Norton has owned the property since the late 1940s, and made clear that it is her interest that the conservation portion of the property be maintained for the good of the town.

State Approves Acton’s Participation in Fossil Fuel Free Building Construction and Renovation Demonstration Project

by Jim Snyder-Grant

ACTON: On December 22, 2023, the Town of Acton received approval from the Department of Energy Resources (DOER) approving the Town’s participation in the Municipal Fossil Fuel Free Building Construction and Renovation Demonstration Project. This approval means that beginning March 22, 2024, new buildings and major rehabilitation projects in Acton must use electricity for heating, cooling, hot water and cooking, instead of piping in any fossil fuels (gas, oil, or propane), unless a waiver is provided by the Town.

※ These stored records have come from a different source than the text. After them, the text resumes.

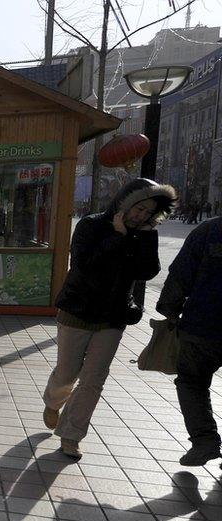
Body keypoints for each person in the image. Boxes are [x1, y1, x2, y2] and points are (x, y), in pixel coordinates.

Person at [43, 178, 176, 458]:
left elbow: (148, 271)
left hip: (113, 316)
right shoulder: (91, 225)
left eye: (148, 212)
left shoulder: (144, 233)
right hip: (77, 310)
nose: (141, 215)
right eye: (138, 208)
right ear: (124, 202)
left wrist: (139, 238)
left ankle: (71, 435)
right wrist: (117, 237)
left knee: (93, 379)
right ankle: (53, 402)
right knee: (67, 373)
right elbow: (84, 265)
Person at [156, 216, 222, 466]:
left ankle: (204, 441)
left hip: (202, 326)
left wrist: (170, 310)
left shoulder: (209, 230)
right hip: (201, 326)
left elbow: (180, 273)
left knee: (192, 383)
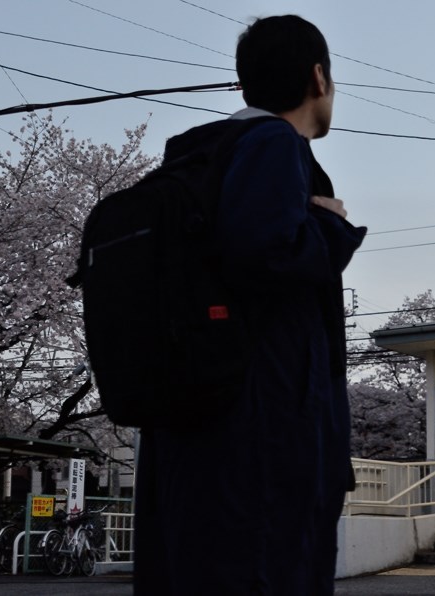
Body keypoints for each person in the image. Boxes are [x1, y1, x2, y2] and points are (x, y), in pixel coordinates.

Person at [132, 15, 366, 596]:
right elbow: (267, 253)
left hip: (203, 425)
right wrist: (331, 227)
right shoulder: (271, 144)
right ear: (319, 77)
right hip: (263, 439)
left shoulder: (202, 161)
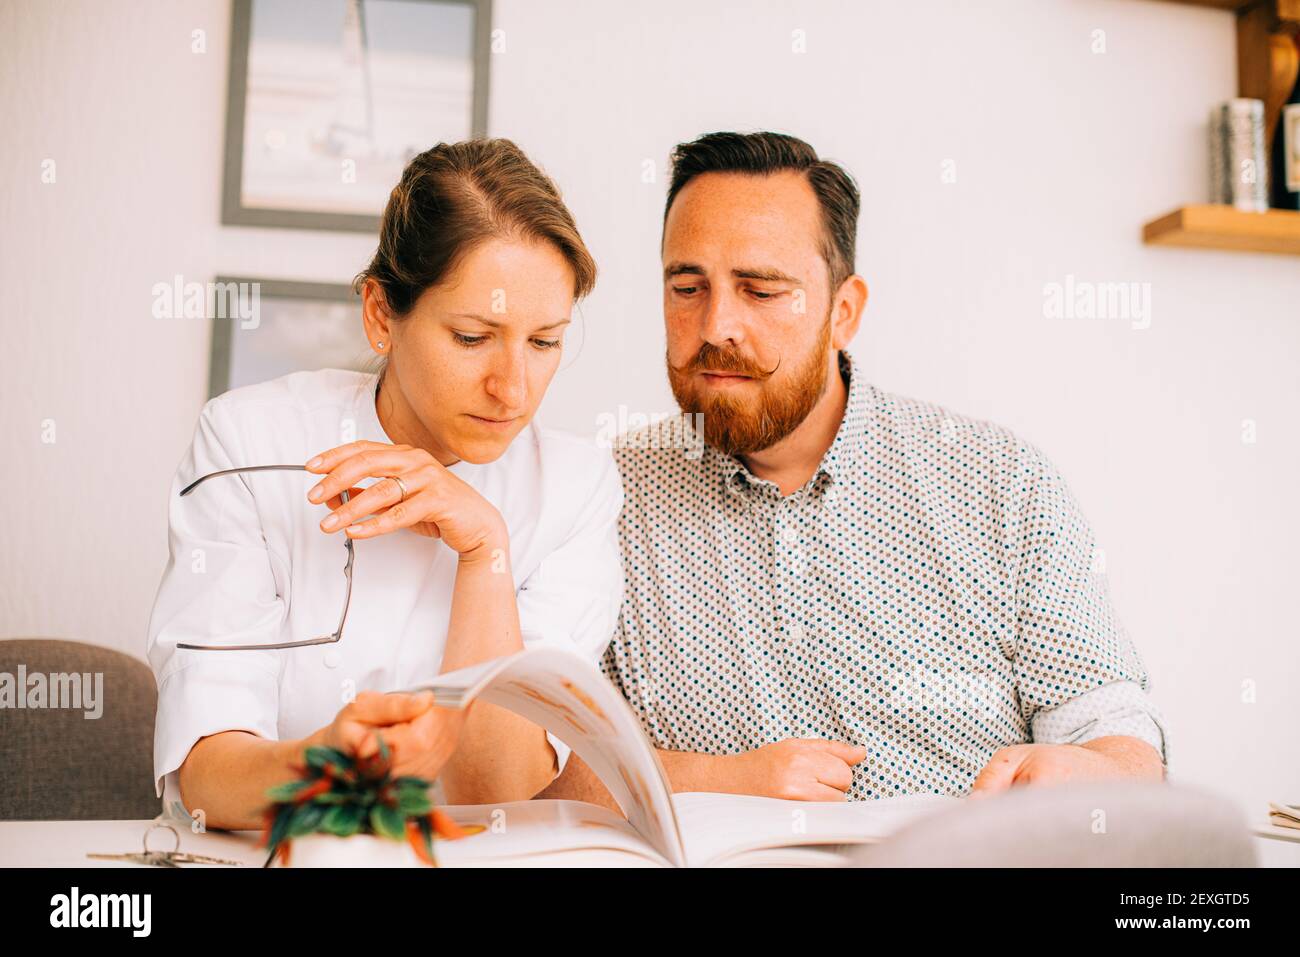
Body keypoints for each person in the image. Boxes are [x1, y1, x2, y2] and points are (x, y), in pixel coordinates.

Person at [543, 131, 1169, 807]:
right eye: (687, 286)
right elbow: (540, 766)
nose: (716, 323)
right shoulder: (600, 497)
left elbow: (1113, 730)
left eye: (760, 289)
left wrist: (1092, 773)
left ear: (844, 311)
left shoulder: (1001, 483)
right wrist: (715, 778)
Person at [147, 138, 623, 830]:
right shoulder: (250, 442)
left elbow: (502, 793)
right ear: (380, 315)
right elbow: (203, 780)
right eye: (470, 337)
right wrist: (322, 766)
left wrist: (485, 549)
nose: (512, 387)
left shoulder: (577, 487)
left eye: (544, 342)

In 2021, Town Meeting created Chapter AC of Acton’s General Bylaws (“Regulating Fossil Fuel Infrastructure in Buildings”) that laid out the requirements for fossil-fuel free building in Acton, and asked the state legislature to approve it. In response, instead of directly approving the bylaw, the legislature created a demonstration project in 2022 (Section 84 of Chapter 179). The DOER published regulations (225 CMR 24.00) that established a framework, requirements, and timeline for up to ten communities to participate. Acton then passed Article 13 at the 2023 Town Meeting, which amended Article AC to meet the requirements of the state program, and sent in a formal application in August 2023.  

The intent of the program, and Acton’s Chapter AC, is to reduce the amount of climate change-causing greenhouse gas emissions from new buildings, consistent with the Town’s Climate Action Plan of 2022 and Town Meeting’s declaration of a climate emergency in 2020

Waivers can be requested by a developer or builder if an aspect of a proposed project is financially or technologically unfeasible without the use of fossil fuels. Exceptions to the need for a waiver include buildings where the primary use is as a research laboratory for scientific or medical research, or as hospitals or medical offices. Rehabilitation projects that involve less than 50% of the current floor area are also exempt.  The Select Board will be holding hearings for proposed regulations of the waiver process before the bylaw takes effect. 

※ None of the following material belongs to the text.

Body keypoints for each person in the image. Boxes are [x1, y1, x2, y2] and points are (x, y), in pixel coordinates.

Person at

A related building code change took effect January 1, 2024: the “municipal opt-in specialized code” came into effect, which residents approved at the 2023 Town Meeting. This new code tightens up insulation and air sealing requirements for new buildings, defines different requirements for all-electric versus fossil-fuel construction, and adds requirements related to wiring for electric-vehicle charging. 

Detailed questions about requirements of the new specialized code and the fossil-fuel free program may be directed to the Town’s Building Department at Town Hall or by email at

Pedestrian-friendly Traffic Signal Installed at Great Road and Brook Street

by Kim Kastens

ACTON: On December 29, workers and a pair of bucket trucks were observed setting up a new traffic signal on Great Road, near the intersection with Brook Street.

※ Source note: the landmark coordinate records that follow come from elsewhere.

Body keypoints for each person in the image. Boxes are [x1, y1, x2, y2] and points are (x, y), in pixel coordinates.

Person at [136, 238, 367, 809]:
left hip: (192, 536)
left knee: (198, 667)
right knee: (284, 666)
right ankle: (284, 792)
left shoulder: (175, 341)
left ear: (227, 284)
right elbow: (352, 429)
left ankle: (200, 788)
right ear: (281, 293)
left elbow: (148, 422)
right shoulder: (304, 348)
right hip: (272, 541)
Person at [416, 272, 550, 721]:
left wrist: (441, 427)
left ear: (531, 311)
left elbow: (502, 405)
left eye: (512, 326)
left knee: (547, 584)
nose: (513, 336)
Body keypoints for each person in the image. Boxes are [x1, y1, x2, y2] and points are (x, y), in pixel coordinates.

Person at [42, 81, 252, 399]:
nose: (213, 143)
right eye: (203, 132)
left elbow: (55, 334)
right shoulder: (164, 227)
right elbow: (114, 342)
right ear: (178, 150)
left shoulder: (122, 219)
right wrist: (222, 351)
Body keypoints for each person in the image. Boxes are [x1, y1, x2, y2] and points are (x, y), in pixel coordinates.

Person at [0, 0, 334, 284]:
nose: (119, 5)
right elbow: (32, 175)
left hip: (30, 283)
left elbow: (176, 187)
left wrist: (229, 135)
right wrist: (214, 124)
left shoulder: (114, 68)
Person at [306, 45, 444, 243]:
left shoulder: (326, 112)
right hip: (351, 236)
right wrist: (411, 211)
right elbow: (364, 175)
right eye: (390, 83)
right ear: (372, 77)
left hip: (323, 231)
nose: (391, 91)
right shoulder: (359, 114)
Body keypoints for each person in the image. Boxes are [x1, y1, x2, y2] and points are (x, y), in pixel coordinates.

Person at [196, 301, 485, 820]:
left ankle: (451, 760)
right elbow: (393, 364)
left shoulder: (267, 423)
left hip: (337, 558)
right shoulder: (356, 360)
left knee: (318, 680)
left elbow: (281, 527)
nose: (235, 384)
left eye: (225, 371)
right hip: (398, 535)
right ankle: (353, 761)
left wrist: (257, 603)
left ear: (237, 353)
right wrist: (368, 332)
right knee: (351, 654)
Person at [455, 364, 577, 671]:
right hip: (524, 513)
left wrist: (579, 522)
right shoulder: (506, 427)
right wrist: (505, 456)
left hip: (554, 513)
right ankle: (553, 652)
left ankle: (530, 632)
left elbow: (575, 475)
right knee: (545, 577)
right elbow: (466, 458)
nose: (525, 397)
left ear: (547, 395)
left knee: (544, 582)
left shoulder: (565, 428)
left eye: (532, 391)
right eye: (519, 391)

This intersection was the site of a fatal accident in October 2022.  At several meetings in the fall of 2022,  the Select Board discussed traffic accidents along Great Road and decided to install a high-intensity activated crosswalk beacon (HAWK) signal at this location. Many pedestrians cross Great Road to access Donelan's and other shops in Gould's Plaza, the Great Road Church, Rapscallion restaurant, the Bruce Freeman Rail Trail, Coach Estate apartments and other destinations.

A HAWK signal protects pedestrians by stopping vehicular traffic as needed. The traffic lights remain dark until a pedestrian activates the call button. The HAWK then shines yellow to alert drivers that a stop signal is imminent and they should prepare to stop. This is followed by red, and the pedestrian begins crossing. Vehicles must stop, as at any other red light. Flashing red means that the pedestrian has probably finished crossing but that drivers should be attentive and proceed only if the intersection is clear.